Actually, Futrelle had explained to the Harrises that he needed to speak to the Strauses in private, supposedly to gather information for a story with a department-store setting.

“If you need an expert on department stores,” Henry had said, “you’re goin’ to the wrong party…. Talk to René.”

And René had added, “Henry B. is right—I probably spend more time in Macy’s than Isidor Straus.”

But nonetheless the Harrises graciously deferred, with no prying questions.

So far it had all been small talk. For such different couples, the Futrelles and Strauses had much in common, from Georgia to New York (Macy’s was on Herald Square, after all, and Futrelle
had worked for the
Herald
). Both couples agreed that the maiden voyage on the
Titanic
was proving a perfect way to top off their respective European trips. The Strauses had been taking a winter holiday at Cap Martin on the Riviera; the Futrelles had decided to cut their trip short when Jack, with his birthday looming, had gotten homesick for their two children.

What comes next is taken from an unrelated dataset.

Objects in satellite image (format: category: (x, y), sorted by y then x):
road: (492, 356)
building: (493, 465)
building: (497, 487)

“We plan to take Virginia and John traveling with us,” Futrelle said, “when they’re older, and out of school.”

Straus nodded at the wisdom of that. “Let them be an age when they’ll appreciate what you’re giving them.”

“We have six children,” Ida said, “and as for grandchildren, we lose count.”

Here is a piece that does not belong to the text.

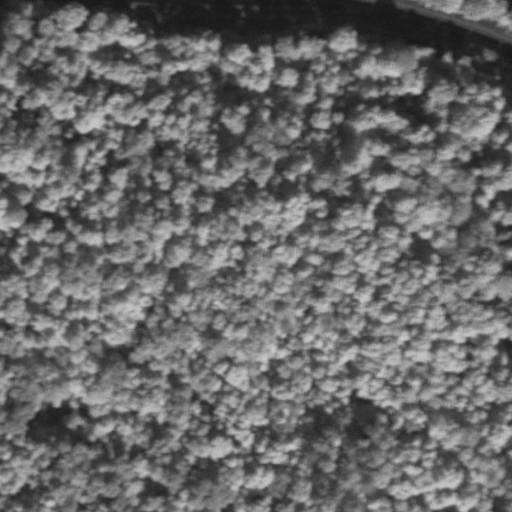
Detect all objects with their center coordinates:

It went on like that, with an excursion into mutual admiration. Straus—with no college education, an inveterate reader—was impressed by Futrelle’s success in the writing field (though no mention was made of the Macy’s magnate ever having read a Futrelle story or novel). Futrelle found it fascinating that Straus—who, with his brother Nathan, had started out with a china shop in Macy’s basement and within ten years owned the store—had gone from the department-store business to Congress, becoming a close confidant of President Cleveland.

Straus was not a boastful man, and in fact downplayed his accomplishments. “I’m not interested in politics or business anymore. I’m at a stage in my life where my hobbies and traveling are more important.”

“You’re too modest,” May said. She looked youthful in a boyish leisure outfit of white shirt with blue-and-green striped silk tie under a knitted green-and-brown waistcoat; her hat was a large-crowned light brown felt number with a curled brim. “After all, everyone knows your ‘hobby’ is helping people.”

“You’re too kind,” Straus said, but he clearly liked hearing it.

Both Futrelles were well aware of Straus’s philanthropy, particularly in the areas of education and aiding Jewish immigrants. Everything Futrelle knew about Straus made the man out a saint, albeit a Hebrew one; what in God’s name could Crafton have had on this paragon of virtue?